I must admit that when i clicked on the link to the article I was still hoping for something deceptively controversial. Perhaps Mr Atkinson’s plans for the country house involved putting rocket boosters underneath it and flying it to the moon or converting it into a training centre for women bishops or something like that. Alas, the story was exactly as one might have envisaged it. Rowan wants to build a new house and some people don’t happen to like it. Big deal.
It really is a complete non-story. Rowan Atkinson has hired one of the men at the forefront of modern architectural design to draw up plans for a new house and the opposition is led not by an expert on landscapes or aesthetics but a bloke whose job it is to grow wheat and then chop it all down again. If being a son of the soil makes you the next Claude Monet then why is Uncle Ben still having to flog rice for a living? Exactly.

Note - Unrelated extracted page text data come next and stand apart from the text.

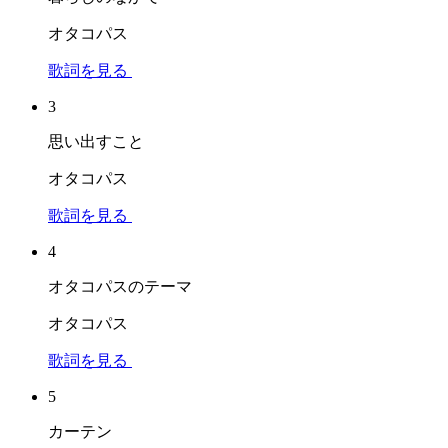
オタコパス
歌詞を見る
3
思い出すこと
オタコパス
歌詞を見る
4
オタコパスのテーマ
オタコパス
歌詞を見る
5
カーテン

The says: “Atkinson, 55, who has also recruited the landscape designer Tom Stuart-Smith to reproduce a meadow at the front of the property, said his neighbours had ”nothing to fear”. I should think this is mainly because the house is to be built in the middle of a 16 acre estate; he doesn’t have any naffing neighbours. The whole affair is the equivalent of Australia falling out with the British government because the design of a new lighthouse off the coast of the Isle of Man spoils the view. Who the hell cares?
Yet again, the spirit of OK Magazine has infiltrated what is an otherwise highly-regarded national newspaper and it can only be a matter of time before we start seeing stories like “Michael McIntyre goes to the Shops – Comedian buys cabbage says Asda shopper” or “Jonathan Ross uses new sort of handcream – read the verdict of our hygiene experts on pages 9 – 33″.
Unrealistic though they may be, I’m hardly taking things too far with these quite plausible broadsheet headlines. After all, the telegraph does describe the whole, trivial Atkinson affair as a ‘row’. It really isn’t. A row starts with “Damn it Sharon, you’ve been sleeping with the milk man again” and ends with someone throwing a tea set across the room and storming off to the nearest divorce lawyer”. What we are dealing with, by contrast, is a small disagreement and one in which, Mr Man-Who-Writes-For-The-Daily-Telegraph, we the people have no interest whatsoever.